Welcome to the final entry in our finite element analysis (FEA) blog series, in which I’ll discuss a little about analyzing and evaluating FEA results.  Over the course of this blog series, I’ve covered tips on setting up the model in CAD and in the FEA program, configuring the analysis, and generating results.  The final step in the process is the analysis of the results, both to get the answers to whatever problem inspired the FEA simulation and to ensure that the final results are accurate and representative of the system’s actual physical behavior.

Analyzing Results

These analysis tools and graphics generators aren’t just useful for generating pretty reports.  One of their most important purposes is that they let the engineer easily check their own work.  Since FEA software is very sensitive to incorrect inputs or problems in setup, it’s vital that the engineer make sure the model has solved in a way that makes sense.  There are a few simple things to check that can show if results are accurate, or if the mesh needs to be refined and the simulation re-evaluated.

Checking the largest values for the maximum and minimum principle stresses is the first quick check that an engineer can perform (these can by highlighted in Autodesk™ Simulation using the toolbar shown in Figure 3).  These should have reasonable values and be located at points that make sense to the engineer; otherwise, a value far past the failure point for that material or a stress concentration in a single unexpected spot might indicated that the mesh was not generated accurately.  For a higher level sanity check in systems involving deformation, it can also be useful to check the sign on the principle stresses across the model, indicating whether sections are in tension or compression.  It’s usually easy to predict whether an area should be in tension or compression, so this is a fast way to confirm that the loads and boundary conditions were applied correctly.

For instance, since our concrete slab example was bowing under its own weight, we would expect that the top surface is generally being compressed, while the bottom surface is under tension as it is stretched out.  Since our simulation results matched our predictions, we were confident that we had created an accurate model.  The shear stress for our model is shown in Figure 1.

■ DATASET CONTENT:
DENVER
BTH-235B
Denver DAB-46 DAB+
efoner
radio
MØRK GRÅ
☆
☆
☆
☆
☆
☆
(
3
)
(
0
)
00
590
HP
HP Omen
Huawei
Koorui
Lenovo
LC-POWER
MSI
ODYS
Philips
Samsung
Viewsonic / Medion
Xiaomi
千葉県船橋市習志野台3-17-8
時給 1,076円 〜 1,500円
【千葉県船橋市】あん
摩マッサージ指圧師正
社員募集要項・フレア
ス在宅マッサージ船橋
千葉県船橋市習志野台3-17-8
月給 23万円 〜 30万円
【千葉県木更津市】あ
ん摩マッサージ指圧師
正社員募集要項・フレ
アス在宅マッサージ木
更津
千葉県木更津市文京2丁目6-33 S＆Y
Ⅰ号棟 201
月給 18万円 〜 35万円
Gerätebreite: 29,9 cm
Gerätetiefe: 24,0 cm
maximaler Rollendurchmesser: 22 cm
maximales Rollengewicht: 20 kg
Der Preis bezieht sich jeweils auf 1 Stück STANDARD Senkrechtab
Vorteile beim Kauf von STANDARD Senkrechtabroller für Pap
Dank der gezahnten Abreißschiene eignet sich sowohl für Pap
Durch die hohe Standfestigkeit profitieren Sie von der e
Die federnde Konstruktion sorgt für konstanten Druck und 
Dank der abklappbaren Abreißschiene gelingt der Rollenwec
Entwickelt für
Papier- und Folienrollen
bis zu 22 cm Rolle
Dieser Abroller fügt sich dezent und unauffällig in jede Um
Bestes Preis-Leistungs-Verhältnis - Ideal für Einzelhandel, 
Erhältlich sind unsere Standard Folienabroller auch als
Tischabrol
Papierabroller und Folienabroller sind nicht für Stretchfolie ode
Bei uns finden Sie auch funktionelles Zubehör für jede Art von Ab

...

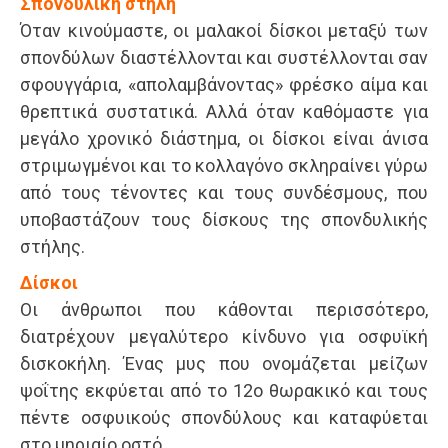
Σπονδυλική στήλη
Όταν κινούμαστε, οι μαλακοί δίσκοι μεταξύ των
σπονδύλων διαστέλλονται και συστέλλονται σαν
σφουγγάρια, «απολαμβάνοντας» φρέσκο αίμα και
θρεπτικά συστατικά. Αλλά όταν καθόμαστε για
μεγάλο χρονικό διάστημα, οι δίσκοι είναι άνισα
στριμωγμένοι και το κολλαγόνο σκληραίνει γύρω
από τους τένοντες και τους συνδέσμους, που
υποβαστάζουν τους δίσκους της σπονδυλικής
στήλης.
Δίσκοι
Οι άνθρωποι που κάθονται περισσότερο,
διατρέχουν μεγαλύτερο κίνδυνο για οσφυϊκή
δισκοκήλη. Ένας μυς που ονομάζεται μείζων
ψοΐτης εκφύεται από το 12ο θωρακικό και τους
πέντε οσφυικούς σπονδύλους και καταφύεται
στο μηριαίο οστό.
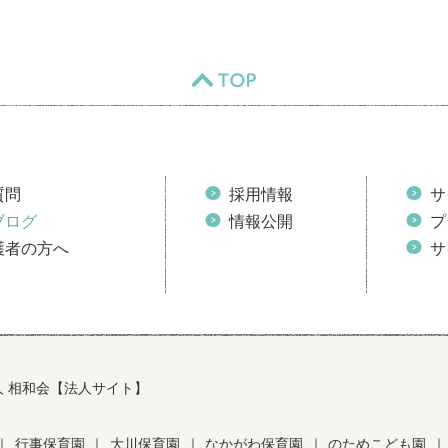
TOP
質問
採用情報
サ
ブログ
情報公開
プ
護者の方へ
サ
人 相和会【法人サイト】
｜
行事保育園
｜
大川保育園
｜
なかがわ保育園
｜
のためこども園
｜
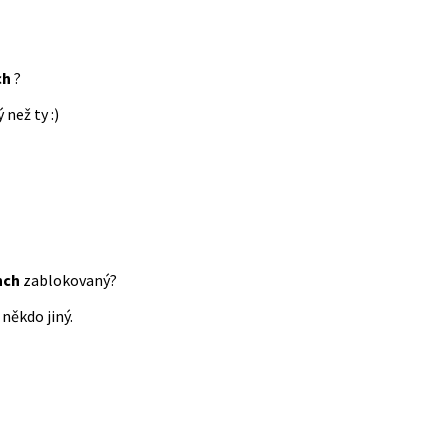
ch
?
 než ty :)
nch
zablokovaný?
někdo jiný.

--

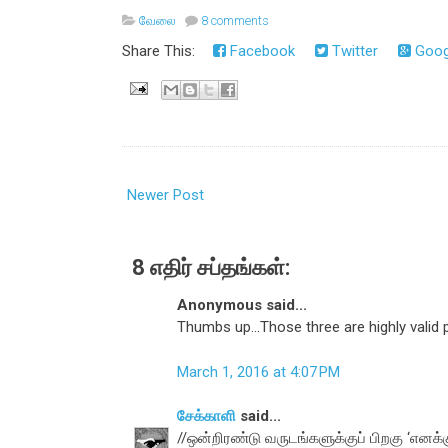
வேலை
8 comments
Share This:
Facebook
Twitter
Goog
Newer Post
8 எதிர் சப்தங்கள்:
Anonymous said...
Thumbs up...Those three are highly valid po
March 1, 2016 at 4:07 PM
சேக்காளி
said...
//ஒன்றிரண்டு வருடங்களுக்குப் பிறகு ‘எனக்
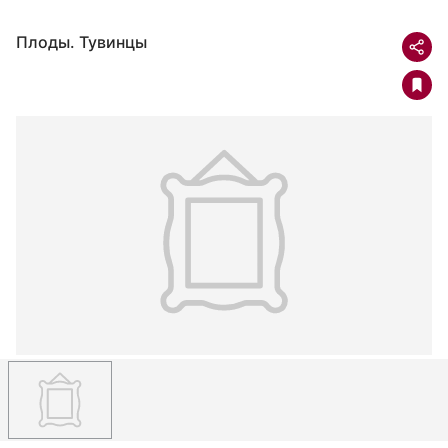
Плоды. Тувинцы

■ DIRECTIONS:
A) Collect every line of the listing that contains the word "jede".
B) Take the passage on analyzing finite element analysis results further, continuing from its last sentence.

■ ANSWERS BY TASK:
A)
Dieser Abroller fügt sich dezent und unauffällig in jede Um
Bei uns finden Sie auch funktionelles Zubehör für jede Art von Ab

B)
Fix Errors in the FEA Process

It takes a lot of experience with FEA programs to get a simulation right on the first try.  Even if a simulation converges to a solution without aborting or running out of system memory, there’s a good chance that upon viewing the results the user might find unexpected or incorrect mechanical behavior.  Depending on the problems discovered, the user will have to work backwards through the process, ensuring that the analysis parameters are correct, that the mesh was generated appropriately, and that the CAD file does not contain any interferences, errors, or extraneous complexities.  After iterating through changes to the setup and review of the results, one can be more certain that they have the most accurate simulation for the situation.

The Whole Process

Getting all the way from a CAD model to a set of accurate and useful FEA results can be a long process, and frustrating for an inexperienced FEA user.  One must be thorough as they go through the process, since finding a mistake in the results might mean many more hours of mesh generation and analysis.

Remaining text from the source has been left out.